■ RECORDS FOR PROCESSING ■
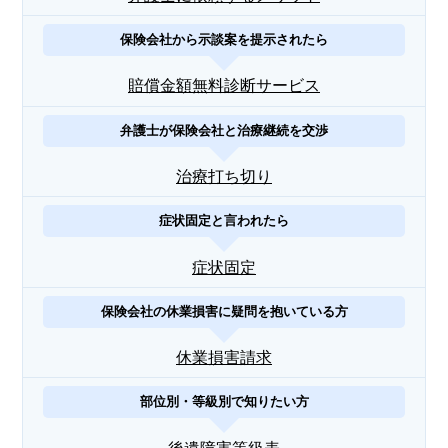
保険会社から示談案を提示されたら
賠償金額無料診断サービス
弁護士が保険会社と治療継続を交渉
治療打ち切り
症状固定と言われたら
症状固定
保険会社の休業損害に疑問を抱いている方
休業損害請求
部位別・等級別で知りたい方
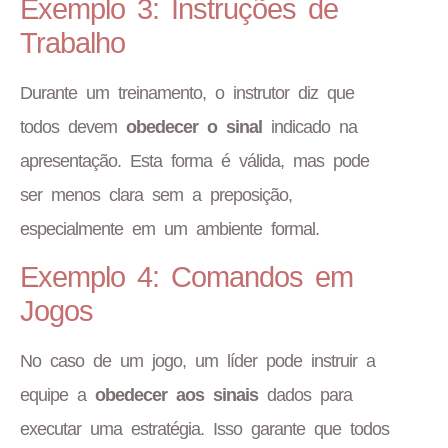
Exemplo 3: Instruções de
Trabalho
Durante um treinamento, o instrutor diz que
todos devem
obedecer o sinal
indicado na
apresentação. Esta forma é válida, mas pode
ser menos clara sem a preposição,
especialmente em um ambiente formal.
Exemplo 4: Comandos em
Jogos
No caso de um jogo, um líder pode instruir a
equipe a
obedecer aos sinais
dados para
executar uma estratégia. Isso garante que todos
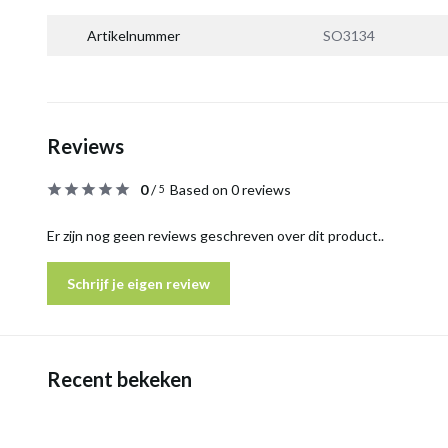
Artikelnummer
SO3134
Reviews
0
/
Based on 0 reviews
5
Er zijn nog geen reviews geschreven over dit product..
Schrijf je eigen review
Recent bekeken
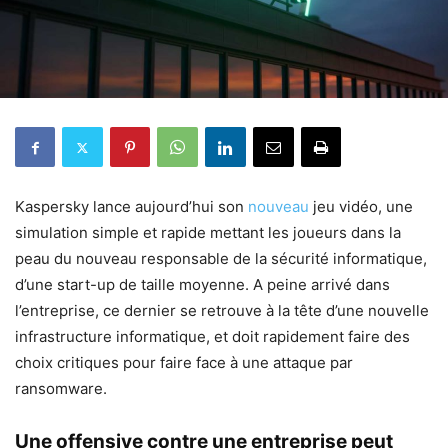
Kaspersky lance aujourd’hui son
nouveau
jeu vidéo, une
simulation simple et rapide mettant les joueurs dans la
peau du nouveau responsable de la sécurité informatique,
d’une start-up de taille moyenne. A peine arrivé dans
l’entreprise, ce dernier se retrouve à la tête d’une nouvelle
infrastructure informatique, et doit rapidement faire des
choix critiques pour faire face à une attaque par
ransomware.
Une offensive contre une entreprise peut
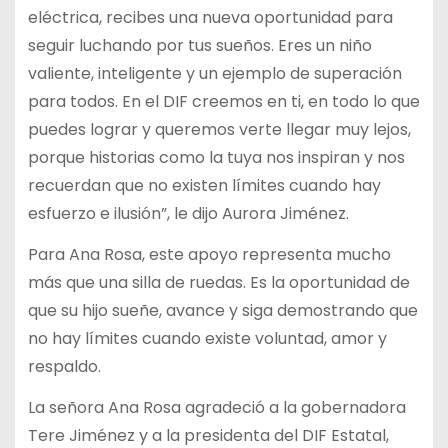
eléctrica, recibes una nueva oportunidad para
seguir luchando por tus sueños. Eres un niño
valiente, inteligente y un ejemplo de superación
para todos. En el DIF creemos en ti, en todo lo que
puedes lograr y queremos verte llegar muy lejos,
porque historias como la tuya nos inspiran y nos
recuerdan que no existen límites cuando hay
esfuerzo e ilusión”, le dijo Aurora Jiménez.
Para Ana Rosa, este apoyo representa mucho
más que una silla de ruedas. Es la oportunidad de
que su hijo sueñe, avance y siga demostrando que
no hay límites cuando existe voluntad, amor y
respaldo.
La señora Ana Rosa agradeció a la gobernadora
Tere Jiménez y a la presidenta del DIF Estatal,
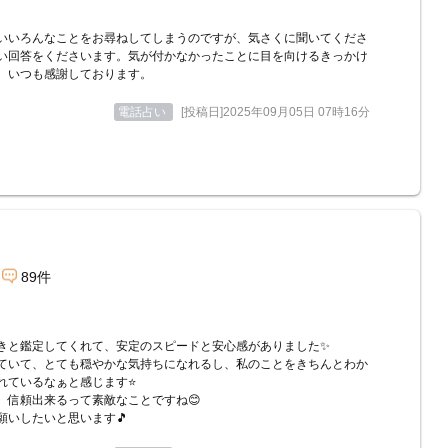
いいろんなことをお尋ねしてしまうのですが、気さくに聞いてくださ
い回答をくださいます。気が付かなかったことに目を向けるきっかけ
、いつも感謝しております。
電話占い
[投稿日]2025年09月05日 07時16分
89件
きと鑑定してくれて、安定のスピードと安心感がありました✨
ていて、とても穏やかな気持ちになれるし、私のことをきちんとわか
れているなぁと感じます⭐
、信頼出来るって素敵なことですね😊
願いしたいと思います🎵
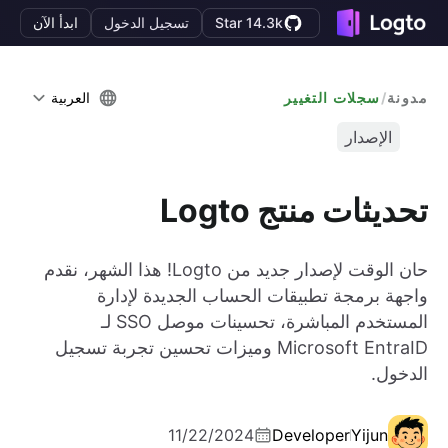
Star 14.3k
تسجيل الدخول
ابدأ الآن
مدونة
/
سجلات التغيير
العربية
الإصدار
تحديثات منتج Logto
حان الوقت لإصدار جديد من Logto! هذا الشهر، نقدم
واجهة برمجة تطبيقات الحساب الجديدة لإدارة
المستخدم المباشرة، تحسينات موصل SSO لـ
Microsoft EntraID وميزات تحسين تجربة تسجيل
الدخول.
11/22/2024
Developer
Yijun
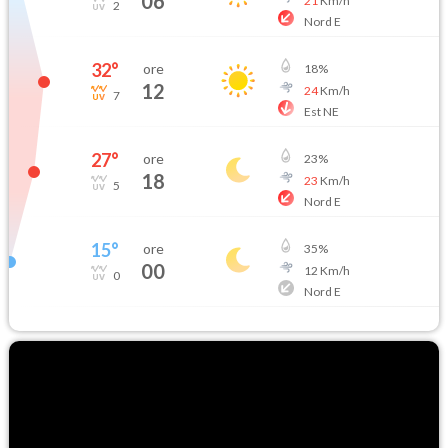
06
21
Km/h
2
Nord E
32
°
ore
18
%
12
24
Km/h
7
Est NE
27
°
ore
23
%
18
23
Km/h
5
Nord E
15
°
ore
35
%
00
12
Km/h
0
Nord E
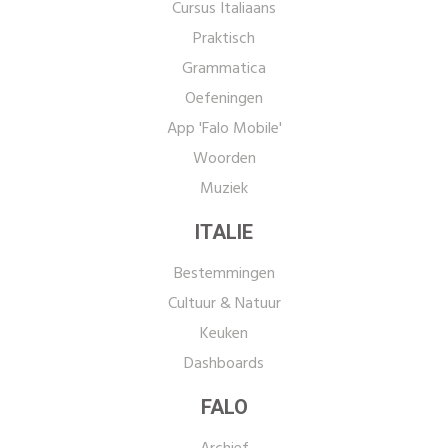
Cursus Italiaans
Praktisch
Grammatica
Oefeningen
App 'Falo Mobile'
Woorden
Muziek
ITALIE
Bestemmingen
Cultuur & Natuur
Keuken
Dashboards
FALO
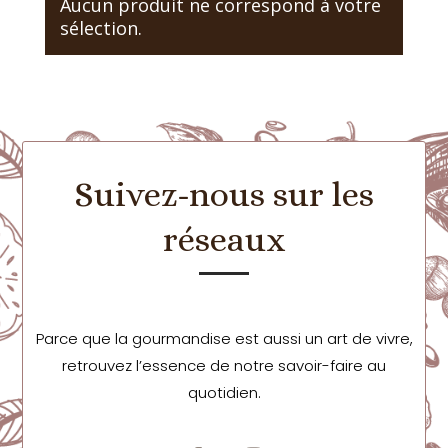
Aucun produit ne correspond à votre
sélection.
Suivez-nous sur les
réseaux
Parce que la gourmandise est aussi un art de vivre,
retrouvez l’essence de notre savoir-faire au
quotidien.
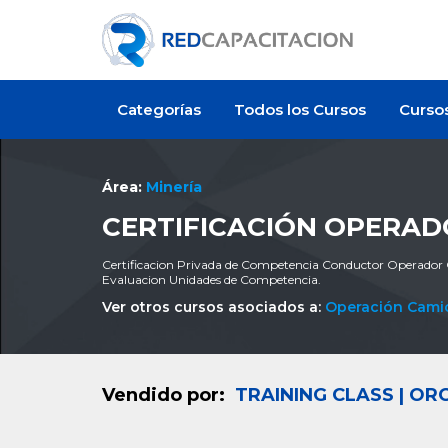
Categorías
Todos los Cursos
Curso
Área:
Minería
CERTIFICACIÓN OPERADO
Certificacion Privada de Competencia Conductor Operador 
Evaluacion Unidades de Competencia.
Ver otros cursos asociados a:
Operación Cami
Vendido por:
TRAINING CLASS | O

■ TASK TO COMPLETE ■
Print all of the text in the records above, line for line and without any changes, and leave the pictures out.

■ WRITTEN RESPONSE ■
保険会社から示談案を提示されたら
賠償金額無料診断サービス
弁護士が保険会社と治療継続を交渉
治療打ち切り
症状固定と言われたら
症状固定
保険会社の休業損害に疑問を抱いている方
休業損害請求
部位別・等級別で知りたい方
Exemplo 3: Instruções de
Trabalho
Durante um treinamento, o instrutor diz que
todos devem
obedecer o sinal
indicado na
apresentação. Esta forma é válida, mas pode
ser menos clara sem a preposição,
especialmente em um ambiente formal.
Exemplo 4: Comandos em
Jogos
No caso de um jogo, um líder pode instruir a
equipe a
obedecer aos sinais
dados para
executar uma estratégia. Isso garante que todos
Artikelnummer
SO3134
Reviews
0
/
Based on 0 reviews
5
Er zijn nog geen reviews geschreven over dit product..
Schrijf je eigen review
Recent bekeken
Kaspersky lance aujourd’hui son
nouveau
jeu vidéo, une
simulation simple et rapide mettant les joueurs dans la
peau du nouveau responsable de la sécurité informatique,
d’une start-up de taille moyenne. A peine arrivé dans
l’entreprise, ce dernier se retrouve à la tête d’une nouvelle
infrastructure informatique, et doit rapidement faire des
choix critiques pour faire face à une attaque par
ransomware.
Une offensive contre une entreprise peut
eléctrica, recibes una nueva oportunidad para
seguir luchando por tus sueños. Eres un niño
valiente, inteligente y un ejemplo de superación
para todos. En el DIF creemos en ti, en todo lo que
puedes lograr y queremos verte llegar muy lejos,
porque historias como la tuya nos inspiran y nos
recuerdan que no existen límites cuando hay
esfuerzo e ilusión”, le dijo Aurora Jiménez.
Para Ana Rosa, este apoyo representa mucho
más que una silla de ruedas. Es la oportunidad de
que su hijo sueñe, avance y siga demostrando que
no hay límites cuando existe voluntad, amor y
respaldo.
La señora Ana Rosa agradeció a la gobernadora
Tere Jiménez y a la presidenta del DIF Estatal,
いいろんなことをお尋ねしてしまうのですが、気さくに聞いてくださ
い回答をくださいます。気が付かなかったことに目を向けるきっかけ
、いつも感謝しております。
電話占い
[投稿日]2025年09月05日 07時16分
89件
きと鑑定してくれて、安定のスピードと安心感がありました✨
ていて、とても穏やかな気持ちになれるし、私のことをきちんとわか
れているなぁと感じます⭐
、信頼出来るって素敵なことですね😊
願いしたいと思います🎵
Star 14.3k
تسجيل الدخول
ابدأ الآن
مدونة
/
سجلات التغيير
العربية
الإصدار
تحديثات منتج Logto
حان الوقت لإصدار جديد من Logto! هذا الشهر، نقدم
واجهة برمجة تطبيقات الحساب الجديدة لإدارة
المستخدم المباشرة، تحسينات موصل SSO لـ
Microsoft EntraID وميزات تحسين تجربة تسجيل
الدخول.
11/22/2024
Developer
Yijun
06
21
Km/h
2
Nord E
32
°
ore
18
%
12
24
Km/h
7
Est NE
27
°
ore
23
%
18
23
Km/h
5
Nord E
15
°
ore
35
%
00
12
Km/h
0
Nord E
Cursus Italiaans
Praktisch
Grammatica
Oefeningen
App 'Falo Mobile'
Woorden
Muziek
ITALIE
Bestemmingen
Cultuur & Natuur
Keuken
Dashboards
FALO
Aucun produit ne correspond à votre
sélection.
Suivez-nous sur les
réseaux
Parce que la gourmandise est aussi un art de vivre,
retrouvez l’essence de notre savoir-faire au
quotidien.
Categorías
Todos los Cursos
Curso
Área:
Minería
CERTIFICACIÓN OPERADO
Certificacion Privada de Competencia Conductor Operador 
Evaluacion Unidades de Competencia.
Ver otros cursos asociados a:
Operación Cami
Vendido por:
TRAINING CLASS | O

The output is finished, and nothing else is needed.